Task to complete -> Would you please retype, exactly, the lines of the listing below between the line with "Figure 2. Prevalence" and the line with "Figure 16. E", inclusive?

Data supplied ->
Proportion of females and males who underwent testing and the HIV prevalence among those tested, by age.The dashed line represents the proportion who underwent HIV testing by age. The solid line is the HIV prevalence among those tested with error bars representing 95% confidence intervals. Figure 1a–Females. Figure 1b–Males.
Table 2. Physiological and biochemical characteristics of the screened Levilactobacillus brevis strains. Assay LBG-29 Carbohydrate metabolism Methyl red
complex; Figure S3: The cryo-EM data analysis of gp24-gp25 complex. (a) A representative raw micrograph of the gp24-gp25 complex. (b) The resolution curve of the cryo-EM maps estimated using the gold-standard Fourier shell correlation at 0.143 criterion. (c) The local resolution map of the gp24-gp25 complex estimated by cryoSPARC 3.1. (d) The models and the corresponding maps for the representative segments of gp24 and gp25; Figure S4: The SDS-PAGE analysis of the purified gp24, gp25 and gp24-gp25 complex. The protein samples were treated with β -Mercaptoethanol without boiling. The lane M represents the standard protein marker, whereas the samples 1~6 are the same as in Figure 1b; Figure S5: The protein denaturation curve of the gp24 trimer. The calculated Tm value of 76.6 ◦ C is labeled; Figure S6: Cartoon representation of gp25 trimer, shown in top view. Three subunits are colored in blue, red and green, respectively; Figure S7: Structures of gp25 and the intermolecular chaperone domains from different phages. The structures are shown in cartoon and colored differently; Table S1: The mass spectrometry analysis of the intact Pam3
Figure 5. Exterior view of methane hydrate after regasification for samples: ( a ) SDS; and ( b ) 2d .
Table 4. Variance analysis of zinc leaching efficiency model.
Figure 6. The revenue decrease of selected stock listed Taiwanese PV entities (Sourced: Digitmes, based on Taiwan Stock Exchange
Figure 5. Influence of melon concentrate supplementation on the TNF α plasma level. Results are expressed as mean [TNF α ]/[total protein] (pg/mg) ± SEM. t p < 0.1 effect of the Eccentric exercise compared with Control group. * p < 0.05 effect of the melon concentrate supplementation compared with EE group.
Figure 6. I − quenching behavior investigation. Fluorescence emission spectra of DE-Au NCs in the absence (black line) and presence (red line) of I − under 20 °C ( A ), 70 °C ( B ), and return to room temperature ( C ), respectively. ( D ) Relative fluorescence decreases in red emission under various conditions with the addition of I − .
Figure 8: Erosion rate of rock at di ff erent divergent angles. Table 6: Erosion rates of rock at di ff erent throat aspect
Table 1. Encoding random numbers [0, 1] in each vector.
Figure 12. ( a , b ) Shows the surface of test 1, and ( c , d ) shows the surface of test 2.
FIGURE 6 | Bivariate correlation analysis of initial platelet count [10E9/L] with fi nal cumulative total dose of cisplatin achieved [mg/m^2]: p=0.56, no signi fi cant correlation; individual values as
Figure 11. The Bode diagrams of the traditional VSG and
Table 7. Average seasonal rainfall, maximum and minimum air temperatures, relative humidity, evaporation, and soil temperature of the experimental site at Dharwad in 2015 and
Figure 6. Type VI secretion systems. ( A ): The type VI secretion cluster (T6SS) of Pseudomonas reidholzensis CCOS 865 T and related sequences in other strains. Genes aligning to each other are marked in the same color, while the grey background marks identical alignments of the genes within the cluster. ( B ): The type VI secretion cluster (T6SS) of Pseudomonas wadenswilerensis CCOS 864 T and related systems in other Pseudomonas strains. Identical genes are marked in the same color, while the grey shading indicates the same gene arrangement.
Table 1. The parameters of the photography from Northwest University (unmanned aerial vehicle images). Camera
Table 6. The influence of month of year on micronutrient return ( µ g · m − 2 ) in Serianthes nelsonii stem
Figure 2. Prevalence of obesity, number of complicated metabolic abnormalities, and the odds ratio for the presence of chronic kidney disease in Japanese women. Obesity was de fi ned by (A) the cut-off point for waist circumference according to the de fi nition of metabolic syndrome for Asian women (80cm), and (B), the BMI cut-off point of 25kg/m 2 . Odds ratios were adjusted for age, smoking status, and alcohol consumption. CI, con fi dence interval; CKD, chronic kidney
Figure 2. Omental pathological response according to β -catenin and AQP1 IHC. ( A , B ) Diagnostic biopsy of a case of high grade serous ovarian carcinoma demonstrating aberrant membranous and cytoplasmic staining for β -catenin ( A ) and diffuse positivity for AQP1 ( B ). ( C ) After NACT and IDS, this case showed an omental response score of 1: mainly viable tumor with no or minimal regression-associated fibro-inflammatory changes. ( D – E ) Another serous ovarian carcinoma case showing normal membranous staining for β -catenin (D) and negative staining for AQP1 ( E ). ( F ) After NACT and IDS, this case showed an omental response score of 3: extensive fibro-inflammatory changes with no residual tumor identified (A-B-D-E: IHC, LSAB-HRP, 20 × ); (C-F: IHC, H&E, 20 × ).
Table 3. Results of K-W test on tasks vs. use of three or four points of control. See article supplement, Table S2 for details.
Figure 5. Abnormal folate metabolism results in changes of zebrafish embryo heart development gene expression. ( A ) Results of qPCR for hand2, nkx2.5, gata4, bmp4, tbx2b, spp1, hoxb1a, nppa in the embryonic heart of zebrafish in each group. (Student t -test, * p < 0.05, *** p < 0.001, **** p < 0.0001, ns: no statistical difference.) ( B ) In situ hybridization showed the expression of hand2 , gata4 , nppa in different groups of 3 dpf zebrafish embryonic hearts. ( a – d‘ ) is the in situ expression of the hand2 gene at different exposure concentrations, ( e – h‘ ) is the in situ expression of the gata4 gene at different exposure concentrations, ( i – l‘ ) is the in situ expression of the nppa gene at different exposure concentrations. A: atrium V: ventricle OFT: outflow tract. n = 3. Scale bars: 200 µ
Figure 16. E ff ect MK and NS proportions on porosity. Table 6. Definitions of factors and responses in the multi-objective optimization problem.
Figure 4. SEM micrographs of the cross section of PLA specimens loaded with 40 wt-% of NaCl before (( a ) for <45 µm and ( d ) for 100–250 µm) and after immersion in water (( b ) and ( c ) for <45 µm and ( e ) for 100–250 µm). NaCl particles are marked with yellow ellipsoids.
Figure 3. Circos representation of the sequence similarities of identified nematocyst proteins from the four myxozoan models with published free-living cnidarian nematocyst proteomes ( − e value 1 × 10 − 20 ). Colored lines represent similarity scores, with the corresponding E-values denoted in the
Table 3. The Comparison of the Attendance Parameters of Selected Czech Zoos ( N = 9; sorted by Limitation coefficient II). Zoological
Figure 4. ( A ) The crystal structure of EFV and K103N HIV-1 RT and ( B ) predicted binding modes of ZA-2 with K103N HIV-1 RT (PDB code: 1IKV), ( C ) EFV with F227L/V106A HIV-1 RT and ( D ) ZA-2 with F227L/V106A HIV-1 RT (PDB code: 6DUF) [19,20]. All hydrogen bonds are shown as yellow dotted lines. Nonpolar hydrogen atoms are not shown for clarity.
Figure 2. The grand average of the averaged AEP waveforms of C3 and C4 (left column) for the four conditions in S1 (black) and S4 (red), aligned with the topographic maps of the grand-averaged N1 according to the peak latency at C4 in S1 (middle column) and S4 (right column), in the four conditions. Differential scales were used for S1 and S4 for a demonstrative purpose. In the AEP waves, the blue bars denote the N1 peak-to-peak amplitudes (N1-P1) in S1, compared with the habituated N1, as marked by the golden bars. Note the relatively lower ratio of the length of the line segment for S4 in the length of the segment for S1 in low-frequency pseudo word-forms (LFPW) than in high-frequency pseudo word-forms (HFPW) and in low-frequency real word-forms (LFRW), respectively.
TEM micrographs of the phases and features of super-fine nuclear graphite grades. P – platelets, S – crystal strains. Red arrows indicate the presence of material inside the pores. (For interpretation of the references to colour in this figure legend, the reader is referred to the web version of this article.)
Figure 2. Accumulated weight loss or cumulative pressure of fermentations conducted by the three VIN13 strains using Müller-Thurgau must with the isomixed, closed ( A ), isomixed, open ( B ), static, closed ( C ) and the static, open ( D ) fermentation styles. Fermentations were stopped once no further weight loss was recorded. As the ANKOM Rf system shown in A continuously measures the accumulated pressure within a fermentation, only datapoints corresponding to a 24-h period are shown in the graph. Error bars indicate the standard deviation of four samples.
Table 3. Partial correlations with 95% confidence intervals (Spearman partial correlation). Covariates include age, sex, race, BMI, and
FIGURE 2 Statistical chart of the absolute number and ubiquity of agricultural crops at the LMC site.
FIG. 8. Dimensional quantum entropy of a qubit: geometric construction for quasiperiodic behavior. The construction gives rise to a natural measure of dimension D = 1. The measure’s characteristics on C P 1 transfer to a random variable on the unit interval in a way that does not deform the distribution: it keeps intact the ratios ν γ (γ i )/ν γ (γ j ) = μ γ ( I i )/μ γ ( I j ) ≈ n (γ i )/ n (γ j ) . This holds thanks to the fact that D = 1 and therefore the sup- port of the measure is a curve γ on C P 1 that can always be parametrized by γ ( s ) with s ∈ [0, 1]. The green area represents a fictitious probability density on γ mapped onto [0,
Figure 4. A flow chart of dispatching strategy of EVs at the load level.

Response below ->
Figure 2. Prevalence of obesity, number of complicated metabolic abnormalities, and the odds ratio for the presence of chronic kidney disease in Japanese women. Obesity was de fi ned by (A) the cut-off point for waist circumference according to the de fi nition of metabolic syndrome for Asian women (80cm), and (B), the BMI cut-off point of 25kg/m 2 . Odds ratios were adjusted for age, smoking status, and alcohol consumption. CI, con fi dence interval; CKD, chronic kidney
Figure 2. Omental pathological response according to β -catenin and AQP1 IHC. ( A , B ) Diagnostic biopsy of a case of high grade serous ovarian carcinoma demonstrating aberrant membranous and cytoplasmic staining for β -catenin ( A ) and diffuse positivity for AQP1 ( B ). ( C ) After NACT and IDS, this case showed an omental response score of 1: mainly viable tumor with no or minimal regression-associated fibro-inflammatory changes. ( D – E ) Another serous ovarian carcinoma case showing normal membranous staining for β -catenin (D) and negative staining for AQP1 ( E ). ( F ) After NACT and IDS, this case showed an omental response score of 3: extensive fibro-inflammatory changes with no residual tumor identified (A-B-D-E: IHC, LSAB-HRP, 20 × ); (C-F: IHC, H&E, 20 × ).
Table 3. Results of K-W test on tasks vs. use of three or four points of control. See article supplement, Table S2 for details.
Figure 5. Abnormal folate metabolism results in changes of zebrafish embryo heart development gene expression. ( A ) Results of qPCR for hand2, nkx2.5, gata4, bmp4, tbx2b, spp1, hoxb1a, nppa in the embryonic heart of zebrafish in each group. (Student t -test, * p < 0.05, *** p < 0.001, **** p < 0.0001, ns: no statistical difference.) ( B ) In situ hybridization showed the expression of hand2 , gata4 , nppa in different groups of 3 dpf zebrafish embryonic hearts. ( a – d‘ ) is the in situ expression of the hand2 gene at different exposure concentrations, ( e – h‘ ) is the in situ expression of the gata4 gene at different exposure concentrations, ( i – l‘ ) is the in situ expression of the nppa gene at different exposure concentrations. A: atrium V: ventricle OFT: outflow tract. n = 3. Scale bars: 200 µ
Figure 16. E ff ect MK and NS proportions on porosity. Table 6. Definitions of factors and responses in the multi-objective optimization problem.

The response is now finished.